Ernährungsexpertin Annegret Hager, Foto: VerbraucherService Bayern

Diplomökotrophologin Annegret Hager, Ernährungsexpertin beim VerbraucherService Bayern, im Interview.

KDFB engagiert: Was ist ein erster Schritt, um bei der Ernährung klimaschonender zu handeln?

Annegret Hager: Ich empfehle, bei der Planung von Mahlzeiten vom anderen Ende her zu denken. Das heißt, zuerst zu überlegen, welches Gemüse ich verarbeiten will. Dann festzulegen, ob ich dazu Kartoffeln, Nudeln, Reis oder Getreide gebe. Und erst an diesem Punkt der Überlegungen eine kleine Eiweißergänzung einzuplanen. Das muss kein Fleisch sein, sondern es können auch Milchprodukte oder Hülsenfrüchte wie Linsen, Bohnen oder Erbsen sein.  

KDFB engagiert: Woran sollte ich mich halten, wenn ich beim Essen etwas fürs Klima tun will?

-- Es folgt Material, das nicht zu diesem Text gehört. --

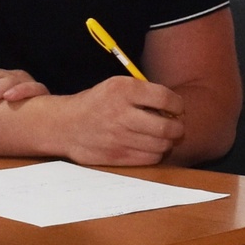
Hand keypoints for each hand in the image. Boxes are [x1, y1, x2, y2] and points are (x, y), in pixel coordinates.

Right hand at [42, 76, 185, 166]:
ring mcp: (118, 138)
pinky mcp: (117, 156)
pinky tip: (150, 145)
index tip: (177, 107)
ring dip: (168, 141)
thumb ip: (144, 93)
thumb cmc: (98, 104)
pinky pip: (150, 158)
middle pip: (166, 127)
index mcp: (122, 90)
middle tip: (175, 125)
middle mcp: (121, 114)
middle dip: (178, 127)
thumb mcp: (117, 86)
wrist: (67, 126)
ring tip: (162, 135)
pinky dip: (156, 152)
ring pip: (161, 145)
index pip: (165, 98)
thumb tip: (176, 107)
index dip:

Annegret Hager: Neben weniger Fleisch und Wurst sind drei Punkte zentral. Regional Angebautes bevorzugen, vor allem was gerade Saison hat, mehr biologisch produzierte Ware kaufen, und möglichst wenig verarbeitete beziehungsweise naturbelassene Produkte wählen.

KDFB engagiert: Sind faire Produkte auch klimaschonend?

Annegret Hager: Sie sind auf jeden Fall nachhaltig und oft auch klimaschonend. Natürlich geht es beim fairen Handel zunächst um gerechtere Bezahlung der Produzentinnen und Produzenten. Aber der faire Handel achtet mitunter auch auf die Produktionsbedingungen, etwa auf den Einsatz von Pestiziden oder auf die Vermeidung von Abholzungen. Das ist dann auch klimarelevant.